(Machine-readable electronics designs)
______________________________
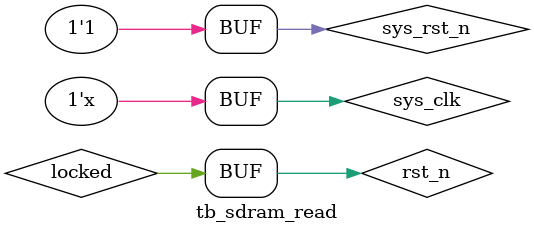
<source format=v>
`timescale 1ns/1ns

module tb_sdram_read();


reg             sys_clk     ; // 50MHz clk
reg             sys_rst_n   ;

wire    [3:0]   init_cmd    ;
wire    [1:0]   init_ba     ;
wire    [12:0]  init_addr   ;
wire            init_end    ;
wire            locked      ;
wire            clk_50m     ;
wire            clk_100m    ;
wire            clk_100m_p  ;//phase shifted
wire            rst_n       ;
//
wire            wr_ack          ;
wire            wr_end          ;
wire    [3:0]   wr_cmd          ;
wire    [1:0]   wr_ba           ;
wire    [12:0]  wr_sdram_addr   ;
wire            sdram_en        ;
wire    [15:0]  wr_sdram_data   ;

reg             wr_en           ;
reg     [15:0]  wr_data_in      ;
//
wire            rd_ack          ;
wire            rd_end          ;
wire    [3:0]   rd_cmd          ;
wire    [1:0]   rd_ba           ;
wire    [12:0]  rd_sdram_addr   ;
wire    [15:0]  rd_sdram_data   ;

reg             rd_en           ;
//
wire    [3:0]   w_r_cmd       ;// tb using to judge which value should transfer to sdram.
wire    [1:0]   w_r_ba        ;// tb using to judge which value should transfer to sdram.
wire    [12:0]  w_r_addr      ;// tb using to judge which value should transfer to sdram.

wire    [3:0]   sdram_cmd       ;// tb using to judge which value should transfer to sdram.
wire    [1:0]   sdram_ba        ;// tb using to judge which value should transfer to sdram.
wire    [12:0]  sdram_addr      ;// tb using to judge which value should transfer to sdram.
wire    [15:0]  sdram_data      ;// tb using to judge which value should transfer to sdram.

//
reg            wr_rd_arbit;

assign w_r_cmd    = (rd_en == 1'b1)   ?   rd_cmd : wr_cmd;
assign w_r_ba     = (rd_en == 1'b1)   ?   rd_ba : wr_ba;
assign w_r_addr   = (rd_en == 1'b1)   ?   rd_sdram_addr : wr_sdram_addr;

assign sdram_cmd  = (init_end == 1'b1) ? w_r_cmd : init_cmd;
assign sdram_ba   = (init_end == 1'b1) ? w_r_ba : init_ba;
assign sdram_addr = (init_end == 1'b1) ? w_r_addr : init_addr;
assign sdram_data = (sdram_en == 1'b1) ? wr_sdram_data : 16'hzzzz;

assign rst_n = (sys_rst_n & locked);

initial
    begin
        sys_clk = 1'b1;
        sys_rst_n <= 1'b0;
        #30
        sys_rst_n <= 1'b1;
    end

defparam    sdram_model_plus_inst.addr_bits = 13;
defparam    sdram_model_plus_inst.data_bits = 16;
defparam    sdram_model_plus_inst.col_bits  = 9 ;
defparam    sdram_model_plus_inst.mem_sizes = 2*1024*1024;

always #10 sys_clk = ~sys_clk;

always@(posedge clk_100m or negedge rst_n)
    if(rst_n == 1'b0)
        wr_en <= 1'b0;
    else if(wr_end == 1'b1)
        wr_en <= 1'b0;
    else if(init_end == 1'b1 && wr_rd_arbit == 1'b0 && rd_en == 1'b0)
        wr_en <= 1'b1;

always@(posedge clk_100m or negedge rst_n)
    if(rst_n == 1'b0)
        rd_en <= 1'b0;
    else if(rd_end == 1'b1)
        rd_en <= 1'b0;
    else if(init_end == 1'b1 && wr_rd_arbit == 1'b1 && wr_en == 1'b0)
        rd_en <= 1'b1;

always@(posedge clk_100m or negedge rst_n)
    if(rst_n == 1'b0)
        wr_data_in <= 16'd0;
    else if(wr_data_in == 16'd10)
        wr_data_in <= 16'd0;
    else if(wr_ack == 1'b1)
        wr_data_in <= wr_data_in + 1'b1;

always@(posedge clk_100m or negedge rst_n)
    if(rst_n == 1'b0)
        wr_rd_arbit <= 1'b0;
    else if(init_end == 1'b1 && wr_en == 1'b0 && rd_en == 1'b0)
        wr_rd_arbit <= ~wr_rd_arbit;

sdram_init  sdram_init_inst
(
    .sys_clk     (clk_100m  ), // 100MHz clk
    .sys_rst_n   (rst_n     ),
                  
    .init_cmd    (init_cmd  ),
    .init_ba     (init_ba   ),
    .init_addr   (init_addr ),
    .init_end    (init_end  )
);

sdram_write sdram_write_inst
(
    .sys_clk         (clk_100m  ),
    .sys_rst_n       (rst_n     ),
    .init_end        (init_end  ),
    .wr_en           (wr_en     ),
    .wr_addr         (24'h000_000),
    .wr_data         (wr_data_in),
    .wr_burst_len    (10'd10    ), // columns is 9 bit width = 512 data, but 9'b1_1111_1111 = 'd511 so that 'd512 needs 10 bits width.
    
    .wr_ack          (wr_ack       ), // using to fifo_read_en
    .wr_end          (wr_end       ),
    .wr_cmd          (wr_cmd       ),
    .wr_ba           (wr_ba        ),
    .wr_sdram_addr   (wr_sdram_addr),
    .sdram_en        (sdram_en     ), // control sdram_arbit dq being output.
    .wr_sdram_data   (wr_sdram_data) // assign wr_data and transfer to sdram_arbit.
);

sdram_read  sdram_read_inst
(
    .sys_clk         (clk_100m  ),
    .sys_rst_n       (rst_n     ),
    .init_end        (init_end  ),
    .rd_en           (rd_en     ),
    .rd_addr         (24'h000_000),
    .rd_data         (sdram_data),
    .rd_burst_len    (10'd10    ), // columns is 9 bit width = 512 data, but 9'b1_1111_1111 = 'd511 so that 'd512 needs 10 bits width.
    
    .rd_ack          (rd_ack       ), // using to fifo_wirte_en
    .rd_end          (rd_end       ),
    .rd_cmd          (rd_cmd       ),
    .rd_ba           (rd_ba        ),
    .rd_sdram_addr   (rd_sdram_addr),
    .rd_sdram_data   (rd_sdram_data)
);

sdram_model_plus    sdram_model_plus_inst
(
    .Dq      (sdram_data ), 
    .Addr    (sdram_addr ), 
    .Ba      (sdram_ba   ), 
    .Clk     (clk_100m_p ), 
    .Cke     (1'b1       ), 
    .Cs_n    (sdram_cmd[3]), 
    .Ras_n   (sdram_cmd[2]), 
    .Cas_n   (sdram_cmd[1]), 
    .We_n    (sdram_cmd[0]), 
    .Dqm     (2'b00      ),
    .Debug   (1'b1       )
    );

clk_gen clk_gen_inst 
(
    .areset ( ~sys_rst_n    ),
    .inclk0 ( sys_clk       ),
    .c0     ( clk_50m       ),
    .c1     ( clk_100m      ),
    .c2     ( clk_100m_p    ),
    .locked ( locked        )
    );


endmodule
</source>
______________________________
WHAT YOU WILL DO => Print the records verbatim, without pictures.

SOLUTION FOR THIS PROBLEM =>
<source format=v>
`timescale 1ns/1ns

module tb_sdram_read();


reg             sys_clk     ; // 50MHz clk
reg             sys_rst_n   ;

wire    [3:0]   init_cmd    ;
wire    [1:0]   init_ba     ;
wire    [12:0]  init_addr   ;
wire            init_end    ;
wire            locked      ;
wire            clk_50m     ;
wire            clk_100m    ;
wire            clk_100m_p  ;//phase shifted
wire            rst_n       ;
//
wire            wr_ack          ;
wire            wr_end          ;
wire    [3:0]   wr_cmd          ;
wire    [1:0]   wr_ba           ;
wire    [12:0]  wr_sdram_addr   ;
wire            sdram_en        ;
wire    [15:0]  wr_sdram_data   ;

reg             wr_en           ;
reg     [15:0]  wr_data_in      ;
//
wire            rd_ack          ;
wire            rd_end          ;
wire    [3:0]   rd_cmd          ;
wire    [1:0]   rd_ba           ;
wire    [12:0]  rd_sdram_addr   ;
wire    [15:0]  rd_sdram_data   ;

reg             rd_en           ;
//
wire    [3:0]   w_r_cmd       ;// tb using to judge which value should transfer to sdram.
wire    [1:0]   w_r_ba        ;// tb using to judge which value should transfer to sdram.
wire    [12:0]  w_r_addr      ;// tb using to judge which value should transfer to sdram.

wire    [3:0]   sdram_cmd       ;// tb using to judge which value should transfer to sdram.
wire    [1:0]   sdram_ba        ;// tb using to judge which value should transfer to sdram.
wire    [12:0]  sdram_addr      ;// tb using to judge which value should transfer to sdram.
wire    [15:0]  sdram_data      ;// tb using to judge which value should transfer to sdram.

//
reg            wr_rd_arbit;

assign w_r_cmd    = (rd_en == 1'b1)   ?   rd_cmd : wr_cmd;
assign w_r_ba     = (rd_en == 1'b1)   ?   rd_ba : wr_ba;
assign w_r_addr   = (rd_en == 1'b1)   ?   rd_sdram_addr : wr_sdram_addr;

assign sdram_cmd  = (init_end == 1'b1) ? w_r_cmd : init_cmd;
assign sdram_ba   = (init_end == 1'b1) ? w_r_ba : init_ba;
assign sdram_addr = (init_end == 1'b1) ? w_r_addr : init_addr;
assign sdram_data = (sdram_en == 1'b1) ? wr_sdram_data : 16'hzzzz;

assign rst_n = (sys_rst_n & locked);

initial
    begin
        sys_clk = 1'b1;
        sys_rst_n <= 1'b0;
        #30
        sys_rst_n <= 1'b1;
    end

defparam    sdram_model_plus_inst.addr_bits = 13;
defparam    sdram_model_plus_inst.data_bits = 16;
defparam    sdram_model_plus_inst.col_bits  = 9 ;
defparam    sdram_model_plus_inst.mem_sizes = 2*1024*1024;

always #10 sys_clk = ~sys_clk;

always@(posedge clk_100m or negedge rst_n)
    if(rst_n == 1'b0)
        wr_en <= 1'b0;
    else if(wr_end == 1'b1)
        wr_en <= 1'b0;
    else if(init_end == 1'b1 && wr_rd_arbit == 1'b0 && rd_en == 1'b0)
        wr_en <= 1'b1;

always@(posedge clk_100m or negedge rst_n)
    if(rst_n == 1'b0)
        rd_en <= 1'b0;
    else if(rd_end == 1'b1)
        rd_en <= 1'b0;
    else if(init_end == 1'b1 && wr_rd_arbit == 1'b1 && wr_en == 1'b0)
        rd_en <= 1'b1;

always@(posedge clk_100m or negedge rst_n)
    if(rst_n == 1'b0)
        wr_data_in <= 16'd0;
    else if(wr_data_in == 16'd10)
        wr_data_in <= 16'd0;
    else if(wr_ack == 1'b1)
        wr_data_in <= wr_data_in + 1'b1;

always@(posedge clk_100m or negedge rst_n)
    if(rst_n == 1'b0)
        wr_rd_arbit <= 1'b0;
    else if(init_end == 1'b1 && wr_en == 1'b0 && rd_en == 1'b0)
        wr_rd_arbit <= ~wr_rd_arbit;

sdram_init  sdram_init_inst
(
    .sys_clk     (clk_100m  ), // 100MHz clk
    .sys_rst_n   (rst_n     ),
                  
    .init_cmd    (init_cmd  ),
    .init_ba     (init_ba   ),
    .init_addr   (init_addr ),
    .init_end    (init_end  )
);

sdram_write sdram_write_inst
(
    .sys_clk         (clk_100m  ),
    .sys_rst_n       (rst_n     ),
    .init_end        (init_end  ),
    .wr_en           (wr_en     ),
    .wr_addr         (24'h000_000),
    .wr_data         (wr_data_in),
    .wr_burst_len    (10'd10    ), // columns is 9 bit width = 512 data, but 9'b1_1111_1111 = 'd511 so that 'd512 needs 10 bits width.
    
    .wr_ack          (wr_ack       ), // using to fifo_read_en
    .wr_end          (wr_end       ),
    .wr_cmd          (wr_cmd       ),
    .wr_ba           (wr_ba        ),
    .wr_sdram_addr   (wr_sdram_addr),
    .sdram_en        (sdram_en     ), // control sdram_arbit dq being output.
    .wr_sdram_data   (wr_sdram_data) // assign wr_data and transfer to sdram_arbit.
);

sdram_read  sdram_read_inst
(
    .sys_clk         (clk_100m  ),
    .sys_rst_n       (rst_n     ),
    .init_end        (init_end  ),
    .rd_en           (rd_en     ),
    .rd_addr         (24'h000_000),
    .rd_data         (sdram_data),
    .rd_burst_len    (10'd10    ), // columns is 9 bit width = 512 data, but 9'b1_1111_1111 = 'd511 so that 'd512 needs 10 bits width.
    
    .rd_ack          (rd_ack       ), // using to fifo_wirte_en
    .rd_end          (rd_end       ),
    .rd_cmd          (rd_cmd       ),
    .rd_ba           (rd_ba        ),
    .rd_sdram_addr   (rd_sdram_addr),
    .rd_sdram_data   (rd_sdram_data)
);

sdram_model_plus    sdram_model_plus_inst
(
    .Dq      (sdram_data ), 
    .Addr    (sdram_addr ), 
    .Ba      (sdram_ba   ), 
    .Clk     (clk_100m_p ), 
    .Cke     (1'b1       ), 
    .Cs_n    (sdram_cmd[3]), 
    .Ras_n   (sdram_cmd[2]), 
    .Cas_n   (sdram_cmd[1]), 
    .We_n    (sdram_cmd[0]), 
    .Dqm     (2'b00      ),
    .Debug   (1'b1       )
    );

clk_gen clk_gen_inst 
(
    .areset ( ~sys_rst_n    ),
    .inclk0 ( sys_clk       ),
    .c0     ( clk_50m       ),
    .c1     ( clk_100m      ),
    .c2     ( clk_100m_p    ),
    .locked ( locked        )
    );


endmodule
</source>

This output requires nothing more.